■ **TEXTO DA PÁGINA**:
------------------------------
ÉPOCA – Mas todo prazer precisa ter uma ligação, ainda que indireta, com a evolução? Bloom – Há sempre uma ligação, mas nem sempre tão simples. O caso da pornografia é uma extensão clara: como evoluímos para responder aos estímulos de pessoas reais, é natural respondermos também a imagens. Mas há extensões menos claras, como o prazer dos objetos com valor sentimental, como ursos de pelúcia, alianças de casamento. Esse é um prazer muito humano – não é algo que poderia facilmente ser explicado pelo processo evolutivo. Basicamente, o que acontece é que relacionamos nossa própria história ao objeto.
ÉPOCA – Isso quer dizer que o prazer é mais cultural do que biológico? Bloom – Não. Nós temos interesse na essência das coisas, na natureza mais profunda, e isso é universal. Não é produto de uma cultura, é biológico. Mas há também aspectos culturais que podem alterar nosso prazer.
ÉPOCA – Como explicar que dois irmãos que dividem grande parte da carga genética e foram criados na mesma cultura possam ter gostos totalmente diferentes? Bloom – Uma parte da explicação está nas diferenças genéticas. Outra parte pode estar ligada à experiência individual – um irmão pode comer algo ouvindo uma música de que gosta e associar um alimento a algo bom, enquanto o outro pode fazer uma associação ruim.
ÉPOCA – O senhor descreve vários estudos que mostram como somos incapazes de distinguir, em testes cegos, água da torneira de água engarrafada, vinho caro de vinho barato. Bloom – Somos incapazes até de distinguir patê de ração de cachorro! O engraçado é que as pessoas acham que elas, ao contrário dos participantes das pesquisas, saberiam a diferença. Elas me dizem: “Eu gosto da bebida pelo seu sabor! Bebo aquele vinho porque gosto, não ligo para o preço”. Mas isso é uma ilusão de todos nós. Quer gostemos ou não, nossas experiências são muito influenciadas por nossas crenças. O que pensamos afeta drasticamente o que sentimos.
------------------------------
[Entradas do conjunto de dados]

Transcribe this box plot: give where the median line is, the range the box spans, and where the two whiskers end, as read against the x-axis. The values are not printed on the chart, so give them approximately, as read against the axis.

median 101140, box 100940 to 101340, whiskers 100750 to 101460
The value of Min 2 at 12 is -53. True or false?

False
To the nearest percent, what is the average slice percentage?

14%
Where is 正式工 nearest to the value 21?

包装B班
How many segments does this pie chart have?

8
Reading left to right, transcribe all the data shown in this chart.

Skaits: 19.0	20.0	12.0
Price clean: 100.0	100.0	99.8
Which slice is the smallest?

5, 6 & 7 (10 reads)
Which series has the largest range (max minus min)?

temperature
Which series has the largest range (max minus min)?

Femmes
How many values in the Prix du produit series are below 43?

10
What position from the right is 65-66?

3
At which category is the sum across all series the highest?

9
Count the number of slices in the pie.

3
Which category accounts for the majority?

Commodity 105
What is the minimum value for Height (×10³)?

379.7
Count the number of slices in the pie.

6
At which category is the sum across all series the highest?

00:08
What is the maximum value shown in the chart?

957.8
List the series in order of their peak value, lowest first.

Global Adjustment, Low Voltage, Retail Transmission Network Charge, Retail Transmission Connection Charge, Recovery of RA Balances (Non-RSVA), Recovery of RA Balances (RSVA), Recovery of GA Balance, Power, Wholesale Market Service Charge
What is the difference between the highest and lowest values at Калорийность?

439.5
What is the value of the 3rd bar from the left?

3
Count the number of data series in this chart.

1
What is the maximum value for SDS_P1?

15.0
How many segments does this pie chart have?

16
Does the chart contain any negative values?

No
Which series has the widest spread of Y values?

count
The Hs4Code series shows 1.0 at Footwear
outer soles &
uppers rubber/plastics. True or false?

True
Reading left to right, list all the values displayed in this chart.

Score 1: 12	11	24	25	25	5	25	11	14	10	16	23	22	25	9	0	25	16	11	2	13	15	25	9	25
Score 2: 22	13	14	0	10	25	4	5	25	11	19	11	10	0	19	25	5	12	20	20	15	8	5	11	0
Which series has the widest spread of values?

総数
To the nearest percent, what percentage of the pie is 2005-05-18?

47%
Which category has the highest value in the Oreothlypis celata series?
------------------------------
Transcreva da entrevista sobre o prazer o trecho que começa em “ÉPOCA – O senhor” e vai até “o que sentimos.”, inclusive.

ÉPOCA – O senhor descreve vários estudos que mostram como somos incapazes de distinguir, em testes cegos, água da torneira de água engarrafada, vinho caro de vinho barato. Bloom – Somos incapazes até de distinguir patê de ração de cachorro! O engraçado é que as pessoas acham que elas, ao contrário dos participantes das pesquisas, saberiam a diferença. Elas me dizem: “Eu gosto da bebida pelo seu sabor! Bebo aquele vinho porque gosto, não ligo para o preço”. Mas isso é uma ilusão de todos nós. Quer gostemos ou não, nossas experiências são muito influenciadas por nossas crenças. O que pensamos afeta drasticamente o que sentimos.